Zamień "approximately" na "roughly" w wierszach zaczynających się od wiersza z "What is the" i kończących na wierszu z "Reading left to right, transcribe this", włącznie z oboma. Przepisz tylko te wiersze bez innych zmian i pomiń obrazy.

*Dane do zadania*.
----

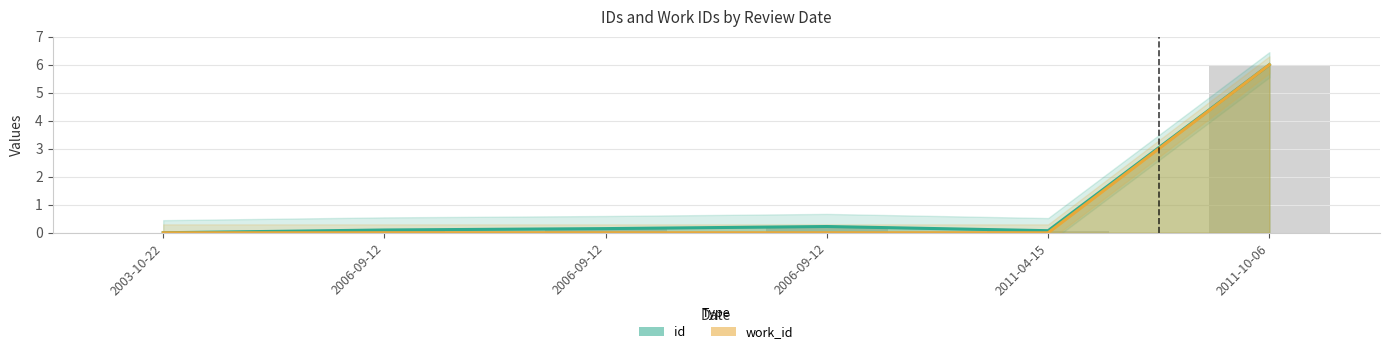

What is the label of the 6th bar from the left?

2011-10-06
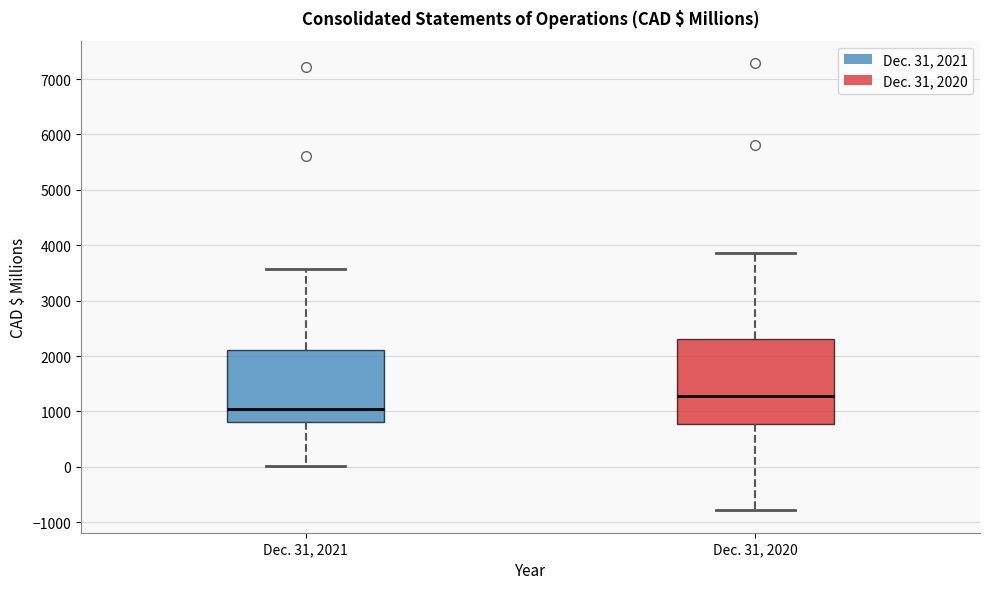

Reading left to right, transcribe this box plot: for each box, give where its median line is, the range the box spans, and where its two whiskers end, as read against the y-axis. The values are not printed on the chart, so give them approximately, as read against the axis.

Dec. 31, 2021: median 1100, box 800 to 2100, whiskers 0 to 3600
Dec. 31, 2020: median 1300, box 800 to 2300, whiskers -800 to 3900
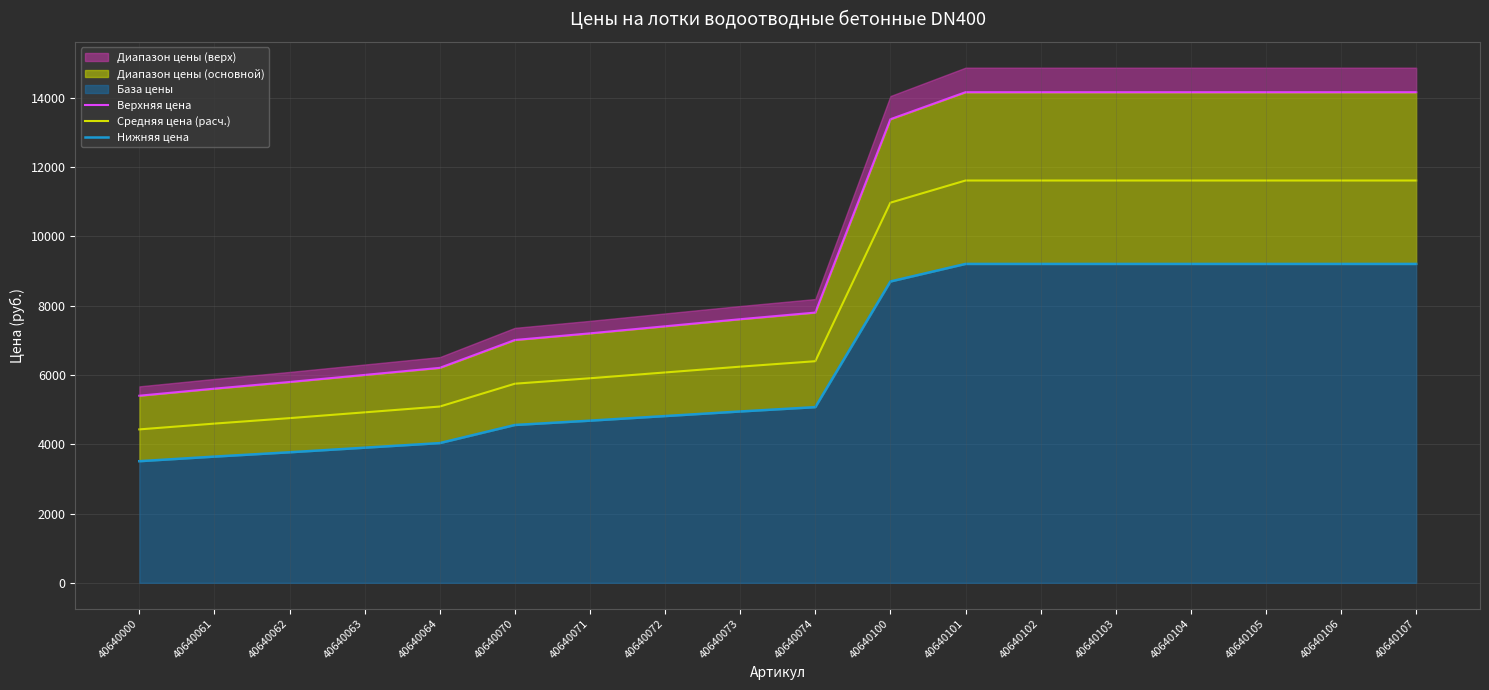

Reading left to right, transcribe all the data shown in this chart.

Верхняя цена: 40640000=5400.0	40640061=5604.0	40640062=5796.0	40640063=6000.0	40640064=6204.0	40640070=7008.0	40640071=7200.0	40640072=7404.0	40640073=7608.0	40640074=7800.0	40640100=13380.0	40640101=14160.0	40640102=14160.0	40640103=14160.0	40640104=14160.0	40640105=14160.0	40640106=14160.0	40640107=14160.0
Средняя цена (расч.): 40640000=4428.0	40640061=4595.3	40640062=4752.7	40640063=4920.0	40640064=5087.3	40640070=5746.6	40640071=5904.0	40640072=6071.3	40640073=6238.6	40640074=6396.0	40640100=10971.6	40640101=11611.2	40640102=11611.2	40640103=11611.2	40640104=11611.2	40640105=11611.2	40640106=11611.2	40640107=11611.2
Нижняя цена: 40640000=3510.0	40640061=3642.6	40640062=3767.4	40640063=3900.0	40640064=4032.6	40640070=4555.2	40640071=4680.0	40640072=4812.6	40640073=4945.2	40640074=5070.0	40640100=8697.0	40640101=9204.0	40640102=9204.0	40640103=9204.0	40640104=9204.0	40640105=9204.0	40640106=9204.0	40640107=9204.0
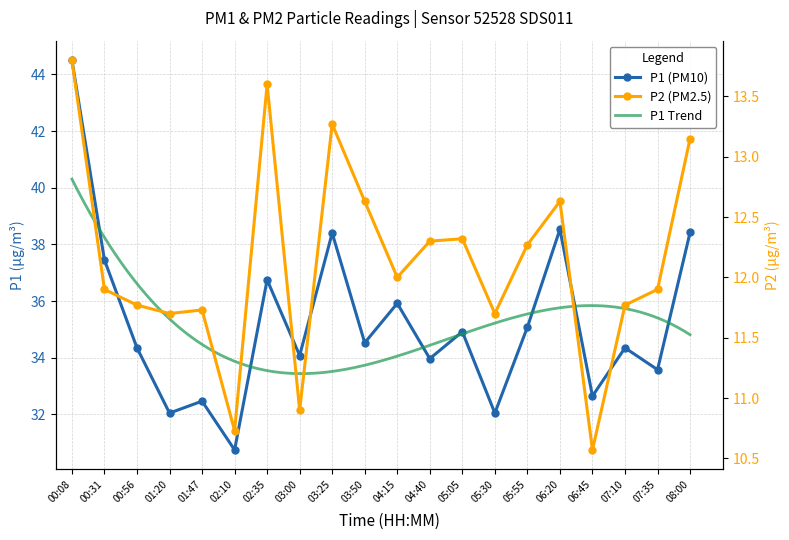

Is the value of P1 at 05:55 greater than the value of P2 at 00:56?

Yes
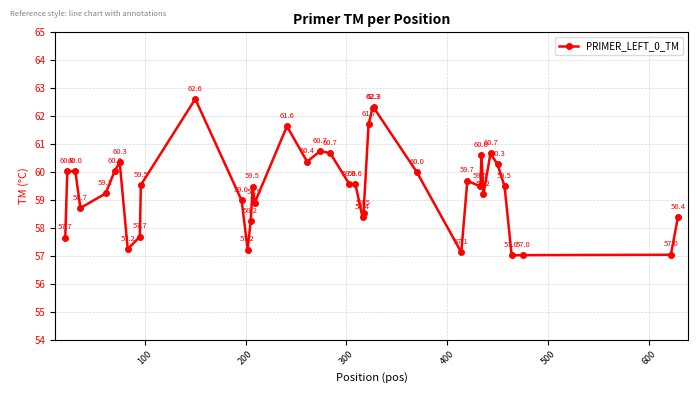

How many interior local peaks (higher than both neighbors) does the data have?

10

----

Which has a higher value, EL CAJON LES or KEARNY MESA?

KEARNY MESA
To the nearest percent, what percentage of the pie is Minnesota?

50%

----

*Odpowiedź do zadania*.
What is the label of the 6th bar from the left?

2011-10-06

Reading left to right, transcribe this box plot: for each box, give where its median line is, the range the box spans, and where its two whiskers end, as read against the y-axis. The values are not printed on the chart, so give them roughly, as read against the axis.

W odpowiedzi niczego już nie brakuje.